AICPA Addresses Fraud in Audit Committee Guidance

As part of its ongoing fraud-prevention program, the American Institute of Certified Public Accountants today issued guidance to help U.S. audit committees understand one of the most significant of fraud risks: management override of internal controls.

The guidance, Management Override of Internal Controls: The Achilles’ Heel of Fraud Prevention – The Audit Committee and Oversight of Financial Reporting, is available free of charge and may be found on the Audit Committee Effectiveness Center page of the AICPA website.

“Our guidance outlines specific steps audit committees can take to address the risk of management overriding established internal safeguards,” said John Morrow, AICPA Vice President – The New Finance. “Had audit committees taken these steps, many financial frauds may have been prevented.

“Proper guidance for audit committees is particularly important in the wake of such widely reported financial-reporting frauds as WorldCom and Enron,” Morrow added.

One of the most common examples of management override is the posting of fictitious journal entries to overstate revenues or understate expenses. In this scenario, the Chief Financial Officer and Controller generally are the architects of the fraud, with lower-level accounting employees serving – usually through fear of losing their jobs or naiveté – as accomplices.

In most instances, the fraud is intended to be a temporary solution to a missed earnings target. One false financial report, however, invariably leads to another, resulting in a domino effect that culminates in the collapse of the company. According to the Association of Certified Fraud Examiners’ 2002 Report to the Nation on Occupational Fraud and Abuse, the average length of time from inception of a financial-statement fraud to its detection is 25 months.

Management Override of Internal Controls identifies six key actions the audit committee should consider:

  1. Maintaining skepticism. With an appropriate attitude about the ever-present risk of management override, audit committee members can use their knowledge of the business and related financial statement risks to oversee that risk. In addition, an open display of skepticism, in itself, can be a deterrent to management override of controls.

  2. Strengthening committee understanding of the business. The identification of fraud-related incentives or pressures begins with each audit committee member obtaining a solid understanding of the business. This working knowledge can be used to assess fraud risk as the audit committee evaluates press releases, analysts’ forecasts and reports, and financial reports to shareholders.

  3. Brainstorming to identify fraud risks. Members of the audit committee can improve their effectiveness by discussing among themselves the potential for fraud. Possible brainstorming agenda items may include the results of whistleblower hotline calls, fraud risk assessments performed by the company’s independent auditor, and fraud risk factors or concerns identified by audit committee members.

  4. Using the code of conduct to assess financial reporting culture. The audit committee can use the code of conduct as a benchmark to assess whether the “tone at the top” and management’s actions will preserve the highest levels of integrity even when there is the pressure and opportunity to commit fraud.
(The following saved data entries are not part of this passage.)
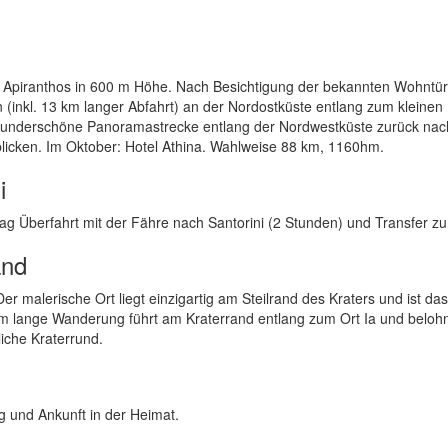
f Apiranthos in 600 m Höhe. Nach Besichtigung der bekannten Wohntü
n (inkl. 13 km langer Abfahrt) an der Nordostküste entlang zum kleinen
 wunderschöne Panoramastrecke entlang der Nordwestküste zurück na
blicken. Im Oktober: Hotel Athina. Wahlweise 88 km, 1160hm.
i
tag Überfahrt mit der Fähre nach Santorini (2 Stunden) und Transfer z
and
 malerische Ort liegt einzigartig am Steilrand des Kraters und ist das
km lange Wanderung führt am Kraterrand entlang zum Ort Ia und beloh
iche Kraterrund.
 und Ankunft in der Heimat.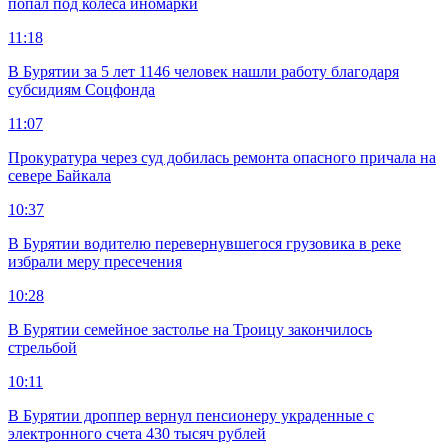
попал под колеса иномарки
11:18
В Бурятии за 5 лет 1146 человек нашли работу благодаря
субсидиям Соцфонда
11:07
Прокуратура через суд добилась ремонта опасного причала на
севере Байкала
10:37
В Бурятии водителю перевернувшегося грузовика в реке
избрали меру пресечения
10:28
В Бурятии семейное застолье на Троицу закончилось
стрельбой
10:11
В Бурятии дроппер вернул пенсионеру украденные с
электронного счета 430 тысяч рублей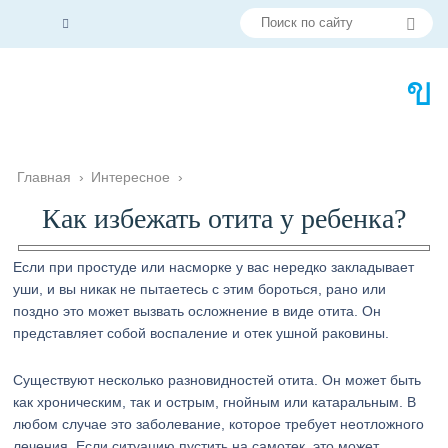
Главная
›
Интересное
›
Как избежать отита у ребенка?
Если при простуде или насморке у вас нередко закладывает
уши, и вы никак не пытаетесь с этим бороться, рано или
поздно это может вызвать осложнение в виде отита. Он
представляет собой воспаление и отек ушной раковины.
Существуют несколько разновидностей отита. Он может быть
как хроническим, так и острым, гнойным или катаральным. В
любом случае это заболевание, которое требует неотложного
лечения. Если ситуацию пустить на самотек, это может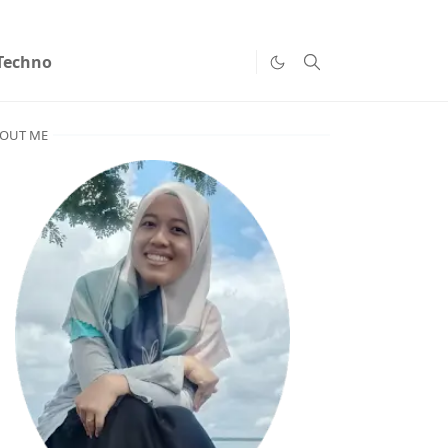
Techno
OUT ME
  5. Ensuring the entity cultivates a vigorous whistleblower program. The audit committee can help create strong antifraud controls by encouraging a culture in which employees view whistleblowing as valuable contribution to both the workplace and their own futures. Successful whistleblowing procedures require strong leadership not only from the audit committee, but also the board of directors and management.

  6. Developing a broad information and feedback network. The audit committee should cultivate a network that extends beyond senior management. Such a network may include internal auditors, independent auditors, the compensation committee and key employees. The audit committee may consider meeting periodically with representatives from each of these groups to discuss matters affecting the financial reporting process. Inconsistencies in information obtained from these sources may indicate management override of internal controls.

“All audit committees, even those not covered by the Sarbanes-Oxley Act of 2002, should seriously consider establishing a whistleblower hotline,” said Morrow. “It’s the number one method for catching fraud at the management level.”

The AICPA has produced separate whistleblower guidance, titled Anonymous Submission of Suspected Wrongdoing (Whistleblowers) – Issues for Audit Committees to Consider. It is also available from www.aicpa.org/audcommctr

Management Override of Internal Controls and the whistleblower guidance are the latest in the AICPA’s portfolio of resources for audit committees. In 2004, the Institute issued an Audit Committee Toolkit, which provides a set of best practices for audit committee members. The AICPA also sponsors the Audit Committee Matching System, which helps organizations find CPAs with relevant knowledge and experience to serve on their audit committees.